Business

Property investor Supermarket Income snaps up Bangor Sainsbury's for £24.8m

LONDON-listed property investor Supermarket Income REIT has made its first foray into Northern Ireland by acquiring the Sainsbury's complex in Bangor in a £24.8 million deal.

The seller was John Morgan Estates, a Belfast-based property letting agency whose principal directors are Raymond George Morgan (76), his son William George Morgan (52) and Rosemary-Anne Elizabeth Berryman (49).

The ten-acre site on the West Circular Corridor was developed in 2011 and comprises a 44,000 sq ft store, 650 parking spaces and an eight-pump petrol station.

It also includes an adjoining Homebase unit spanning 33,000 sq ft.

The Sainsbury's store has an unexpired lease term of 15 years with five-yearly rent reviews subject to 2 per cent fixed annually compounded uplifts.

The Homebase unit has an unexpired lease term of 10 years.

Based on the cost of the deal, the combined net initial yield is 6.6 per cent.

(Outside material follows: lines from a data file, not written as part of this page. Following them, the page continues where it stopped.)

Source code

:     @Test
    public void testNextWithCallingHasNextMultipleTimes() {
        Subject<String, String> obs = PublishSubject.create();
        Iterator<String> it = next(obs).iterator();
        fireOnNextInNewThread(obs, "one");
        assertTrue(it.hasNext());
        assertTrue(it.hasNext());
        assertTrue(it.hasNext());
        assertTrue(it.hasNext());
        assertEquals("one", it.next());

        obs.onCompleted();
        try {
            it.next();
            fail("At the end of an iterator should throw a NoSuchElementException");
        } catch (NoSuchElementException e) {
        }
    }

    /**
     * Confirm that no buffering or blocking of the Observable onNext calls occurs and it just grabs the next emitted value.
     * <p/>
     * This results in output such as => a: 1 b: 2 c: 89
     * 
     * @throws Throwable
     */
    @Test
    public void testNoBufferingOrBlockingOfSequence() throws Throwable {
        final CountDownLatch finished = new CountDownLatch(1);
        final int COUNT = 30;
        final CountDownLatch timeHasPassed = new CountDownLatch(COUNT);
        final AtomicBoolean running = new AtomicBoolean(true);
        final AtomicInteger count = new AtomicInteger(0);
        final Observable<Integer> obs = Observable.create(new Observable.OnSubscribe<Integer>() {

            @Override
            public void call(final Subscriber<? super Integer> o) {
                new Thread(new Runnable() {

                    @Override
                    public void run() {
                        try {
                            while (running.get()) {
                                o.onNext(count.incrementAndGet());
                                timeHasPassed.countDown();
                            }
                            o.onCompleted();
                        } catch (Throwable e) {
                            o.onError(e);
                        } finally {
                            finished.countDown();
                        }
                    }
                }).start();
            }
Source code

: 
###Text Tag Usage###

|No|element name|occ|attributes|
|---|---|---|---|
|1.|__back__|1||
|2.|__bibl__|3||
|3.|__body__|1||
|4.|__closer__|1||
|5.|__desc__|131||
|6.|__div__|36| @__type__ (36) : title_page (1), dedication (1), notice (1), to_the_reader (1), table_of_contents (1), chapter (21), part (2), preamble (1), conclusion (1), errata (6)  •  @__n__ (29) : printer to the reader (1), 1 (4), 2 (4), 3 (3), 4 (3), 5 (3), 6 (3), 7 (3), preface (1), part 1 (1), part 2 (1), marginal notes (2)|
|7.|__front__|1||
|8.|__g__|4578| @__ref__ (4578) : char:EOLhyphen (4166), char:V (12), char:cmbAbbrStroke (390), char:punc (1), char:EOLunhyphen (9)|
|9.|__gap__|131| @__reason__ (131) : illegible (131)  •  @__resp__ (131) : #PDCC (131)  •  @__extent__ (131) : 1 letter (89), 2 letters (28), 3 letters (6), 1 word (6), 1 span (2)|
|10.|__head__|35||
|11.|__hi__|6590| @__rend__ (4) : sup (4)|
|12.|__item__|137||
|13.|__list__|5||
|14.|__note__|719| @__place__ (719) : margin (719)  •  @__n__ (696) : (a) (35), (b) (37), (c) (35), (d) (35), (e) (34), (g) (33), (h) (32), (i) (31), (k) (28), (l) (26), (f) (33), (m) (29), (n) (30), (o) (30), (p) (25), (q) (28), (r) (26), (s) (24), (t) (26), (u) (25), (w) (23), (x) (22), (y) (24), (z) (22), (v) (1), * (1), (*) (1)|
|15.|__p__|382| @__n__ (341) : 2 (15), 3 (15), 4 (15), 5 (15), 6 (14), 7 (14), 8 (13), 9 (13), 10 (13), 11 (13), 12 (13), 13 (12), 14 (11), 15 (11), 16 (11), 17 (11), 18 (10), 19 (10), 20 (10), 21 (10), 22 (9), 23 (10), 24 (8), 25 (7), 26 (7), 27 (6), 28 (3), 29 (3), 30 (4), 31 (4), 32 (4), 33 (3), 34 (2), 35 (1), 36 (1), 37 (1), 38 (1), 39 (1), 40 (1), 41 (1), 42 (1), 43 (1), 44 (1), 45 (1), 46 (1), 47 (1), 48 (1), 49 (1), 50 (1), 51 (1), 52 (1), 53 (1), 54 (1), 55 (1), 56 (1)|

Ben Green, of Atrato Capital, the investment adviser to Supermarket Income REIT, said: "This income accretive acquisition is our first in Northern Ireland, adding further geographical diversification to our growing portfolio of UK supermarkets."

The company is a real estate investment trust providing secure, inflation-protected, long income from grocery property in the UK.

Supermarket Income REIT claims to provide its shareholders with an attractive level of income together with the potential for capital growth by investing in supermarket real estate assets.

Its properties are fully let on long indexed linked leases to the biggest names in the UK grocery sector with excellent covenant strength.

Its portfolio includes seven Sainsbury's stores, eight Tesco's, eight Waitrose, three Morrisons and one Aldi.

Indeed its directly-owned portfolio has a valuation of £1.1 billion and garners more than £52 million a year in rents.

The deal is the biggest in Northern Ireland so far this year, and close to the highest transaction of 2020, when Pimco’s Bravo Strategies III fund paid £34.7 million for a 90 per cent in Sprucefield Retail Park on the outskirts of Lisburn.